The physico-chemical parameters while sampling sediments were measured, including dissolved oxygen (DO) and water depth (WD) detected by portable dissolved oxygen meter (USA YSI-550A), and water temperature (WT), salinity (SAL), total dissolved solid (TDS), conductivity (COND), oxidation-reduction potential (ORP or Eh) and pH measured by water quality analyzer (China Y2001). The water transparency (indicated by secchi depth (SD)) was measured using a Secchi disk. The distance from the shore (L) was determined using Hand-held Laser Distance Meters.

Data processing

The dominant species was determined based on the relative importance index (IRI), which was calculated as IRI = (W + N) × F, where W and N represents the biomass percent and abundance percent of one species, and F represents the frequency of occurrence percentage64. The species with IRI > 1000 was defined as the dominant species.

The diversity of macrobenthos was evaluated by Shannon-Wiener diversity index (H′), Margalef richness index (D), and Pielou evenness index (J′) as H′ = −Σ(Pi)(log2Pi); D = (S − 1) ln N; J′ = H/log2S. Pi represents the abundance percent of the species i; S represents the species number, and N represents the abundance of total species.

The analysis of variance (ANOVA) or Kruskal-Wallis H was used to compare the difference in terms of species number, density, biomass and diversity among different sampling sections or among seasons. Kolmogorov-Smirnov was used to validate the normality. ANOVA was conducted if the normality was satisfied. Kruskal-Wallis H test was conducted instead if the normality was violated. Differences were determined using Tukey post hoc analysis if the difference among groups were statistically significant. In all tests, significant effects/interactions were those with a P value of <0.05. All statistical analyses were performed using SPSS 20.0 software.

Pearson’s correlation was used in analyzing the correlation between species number, density, biomass and environmental variables.

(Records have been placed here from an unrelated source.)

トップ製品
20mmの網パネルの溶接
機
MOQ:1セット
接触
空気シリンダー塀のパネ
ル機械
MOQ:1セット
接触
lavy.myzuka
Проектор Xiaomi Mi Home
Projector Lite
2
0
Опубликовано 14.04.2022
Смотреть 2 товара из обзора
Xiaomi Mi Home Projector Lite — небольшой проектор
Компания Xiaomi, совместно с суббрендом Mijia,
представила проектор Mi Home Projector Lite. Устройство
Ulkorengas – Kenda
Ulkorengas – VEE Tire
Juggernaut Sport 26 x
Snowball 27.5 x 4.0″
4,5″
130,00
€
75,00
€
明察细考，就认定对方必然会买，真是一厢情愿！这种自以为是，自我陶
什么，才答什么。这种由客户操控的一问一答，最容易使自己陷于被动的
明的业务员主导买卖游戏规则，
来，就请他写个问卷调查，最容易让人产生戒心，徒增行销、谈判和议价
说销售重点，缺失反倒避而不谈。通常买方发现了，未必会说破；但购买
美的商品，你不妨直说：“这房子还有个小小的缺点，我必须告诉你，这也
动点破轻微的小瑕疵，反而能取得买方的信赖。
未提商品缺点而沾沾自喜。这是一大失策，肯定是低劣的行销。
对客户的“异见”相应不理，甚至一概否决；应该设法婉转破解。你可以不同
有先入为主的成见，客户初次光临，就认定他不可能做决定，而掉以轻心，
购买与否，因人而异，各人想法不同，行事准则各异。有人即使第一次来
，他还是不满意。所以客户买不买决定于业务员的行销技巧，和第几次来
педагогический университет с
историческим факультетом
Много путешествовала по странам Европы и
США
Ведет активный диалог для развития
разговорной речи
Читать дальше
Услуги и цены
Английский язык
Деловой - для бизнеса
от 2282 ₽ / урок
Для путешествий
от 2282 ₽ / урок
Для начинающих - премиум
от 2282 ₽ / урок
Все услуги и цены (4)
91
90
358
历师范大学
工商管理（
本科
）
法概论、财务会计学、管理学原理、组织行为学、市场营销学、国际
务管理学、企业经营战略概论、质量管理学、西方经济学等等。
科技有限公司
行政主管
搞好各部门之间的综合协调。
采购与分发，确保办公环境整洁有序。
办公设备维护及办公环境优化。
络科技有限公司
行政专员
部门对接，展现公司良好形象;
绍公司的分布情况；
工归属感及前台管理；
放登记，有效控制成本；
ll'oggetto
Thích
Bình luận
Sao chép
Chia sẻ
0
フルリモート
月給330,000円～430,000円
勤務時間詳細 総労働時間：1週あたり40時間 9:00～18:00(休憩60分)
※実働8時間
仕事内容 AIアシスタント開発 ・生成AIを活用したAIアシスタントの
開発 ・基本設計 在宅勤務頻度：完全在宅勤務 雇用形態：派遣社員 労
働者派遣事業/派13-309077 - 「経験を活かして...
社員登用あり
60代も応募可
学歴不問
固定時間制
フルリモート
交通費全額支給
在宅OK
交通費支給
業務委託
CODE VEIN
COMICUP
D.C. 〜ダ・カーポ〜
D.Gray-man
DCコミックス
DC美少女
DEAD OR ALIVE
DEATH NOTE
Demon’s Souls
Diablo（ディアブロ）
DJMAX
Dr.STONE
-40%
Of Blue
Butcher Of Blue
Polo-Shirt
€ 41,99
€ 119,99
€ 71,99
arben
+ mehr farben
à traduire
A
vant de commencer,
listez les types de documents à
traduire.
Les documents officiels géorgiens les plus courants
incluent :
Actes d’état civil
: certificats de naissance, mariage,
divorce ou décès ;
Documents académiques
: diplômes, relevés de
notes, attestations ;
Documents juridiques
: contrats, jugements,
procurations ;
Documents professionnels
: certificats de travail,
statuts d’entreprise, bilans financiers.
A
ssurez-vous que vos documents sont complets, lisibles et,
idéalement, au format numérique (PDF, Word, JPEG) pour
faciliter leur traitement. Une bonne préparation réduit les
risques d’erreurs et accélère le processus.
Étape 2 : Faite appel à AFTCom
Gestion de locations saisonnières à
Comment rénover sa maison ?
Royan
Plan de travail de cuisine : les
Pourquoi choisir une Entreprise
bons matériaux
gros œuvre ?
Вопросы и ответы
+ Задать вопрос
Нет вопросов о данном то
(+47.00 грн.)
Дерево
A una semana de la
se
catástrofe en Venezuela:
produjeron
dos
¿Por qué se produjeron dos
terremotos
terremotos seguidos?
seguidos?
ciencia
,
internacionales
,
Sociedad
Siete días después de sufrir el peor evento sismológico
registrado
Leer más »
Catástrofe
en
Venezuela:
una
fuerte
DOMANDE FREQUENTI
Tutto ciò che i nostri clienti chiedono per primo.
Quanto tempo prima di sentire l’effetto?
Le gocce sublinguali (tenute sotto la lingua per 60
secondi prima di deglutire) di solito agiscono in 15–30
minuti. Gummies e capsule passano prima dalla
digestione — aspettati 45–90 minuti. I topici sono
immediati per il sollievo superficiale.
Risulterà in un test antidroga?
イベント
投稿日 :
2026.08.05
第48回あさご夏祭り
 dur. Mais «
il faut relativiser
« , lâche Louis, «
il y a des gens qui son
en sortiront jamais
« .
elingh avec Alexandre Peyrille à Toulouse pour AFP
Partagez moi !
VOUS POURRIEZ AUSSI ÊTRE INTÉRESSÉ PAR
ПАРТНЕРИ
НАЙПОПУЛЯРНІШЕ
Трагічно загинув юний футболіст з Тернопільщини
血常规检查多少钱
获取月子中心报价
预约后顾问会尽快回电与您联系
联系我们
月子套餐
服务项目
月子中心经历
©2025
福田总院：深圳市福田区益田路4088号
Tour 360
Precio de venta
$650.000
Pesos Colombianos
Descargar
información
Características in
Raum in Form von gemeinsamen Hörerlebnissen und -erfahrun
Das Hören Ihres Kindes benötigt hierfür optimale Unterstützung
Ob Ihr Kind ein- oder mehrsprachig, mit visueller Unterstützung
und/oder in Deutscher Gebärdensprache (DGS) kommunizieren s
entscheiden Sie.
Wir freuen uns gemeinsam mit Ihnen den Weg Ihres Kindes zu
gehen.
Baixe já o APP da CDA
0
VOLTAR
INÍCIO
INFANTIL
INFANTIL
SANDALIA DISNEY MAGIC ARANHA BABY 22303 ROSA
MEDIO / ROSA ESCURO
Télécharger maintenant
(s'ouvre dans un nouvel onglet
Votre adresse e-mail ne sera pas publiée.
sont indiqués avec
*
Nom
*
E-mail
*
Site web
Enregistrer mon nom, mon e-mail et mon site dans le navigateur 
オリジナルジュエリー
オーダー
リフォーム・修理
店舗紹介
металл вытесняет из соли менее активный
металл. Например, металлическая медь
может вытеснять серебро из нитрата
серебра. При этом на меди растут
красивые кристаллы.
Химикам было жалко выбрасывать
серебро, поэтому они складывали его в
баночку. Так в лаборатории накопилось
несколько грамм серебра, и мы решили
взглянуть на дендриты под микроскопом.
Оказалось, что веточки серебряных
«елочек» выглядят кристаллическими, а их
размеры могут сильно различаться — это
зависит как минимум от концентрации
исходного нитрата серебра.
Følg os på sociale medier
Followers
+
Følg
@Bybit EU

The original data were standardized by log(x + 1) transformation to satisfy the normality65.

Based on the log(x + 1) transformation of dominant species density and environmental variables (except for the pH), detrended correspondence analysis (DCA) was used to analyze their distribution patterns. Direct ordination was either by canonical correspondence analysis (CCA) or redundancy discriminate analysis (RDA), depending on the length of the DCA axis (where an axis of >4 = CCA and an axis of <4 = RDA).

Data availability

The datasets generated during and/or analysed during the current study are available from the corresponding author on reasonable request.